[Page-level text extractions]
-- Opening Marker --

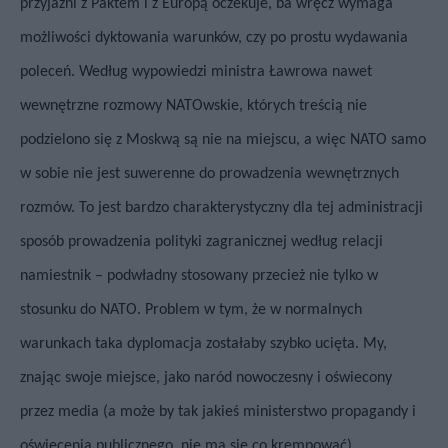
przyjaźni z Paktem i z Europą oczekuje, ba wręcz wymaga
możliwości dyktowania warunków, czy po prostu wydawania
poleceń. Według wypowiedzi ministra Ławrowa nawet
wewnętrzne rozmowy NATOwskie, których treścią nie
podzielono się z Moskwą są nie na miejscu, a więc NATO samo
w sobie nie jest suwerenne do prowadzenia wewnętrznych
rozmów. To jest bardzo charakterystyczny dla tej administracji
sposób prowadzenia polityki zagranicznej według relacji
namiestnik – podwładny stosowany przecież nie tylko w
stosunku do NATO. Problem w tym, że w normalnych
warunkach taka dyplomacja zostałaby szybko ucięta. My,
znając swoje miejsce, jako naród nowoczesny i oświecony
przez media (a może by tak jakieś ministerstwo propagandy i
oświecenia publicznego, nie ma się co krempować)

-- Closing Marker --

Goal of the exercise
The answer must consist of every line in the records above that contains the word "jest".

Written solution
w sobie nie jest suwerenne do prowadzenia wewnętrznych
rozmów. To jest bardzo charakterystyczny dla tej administracji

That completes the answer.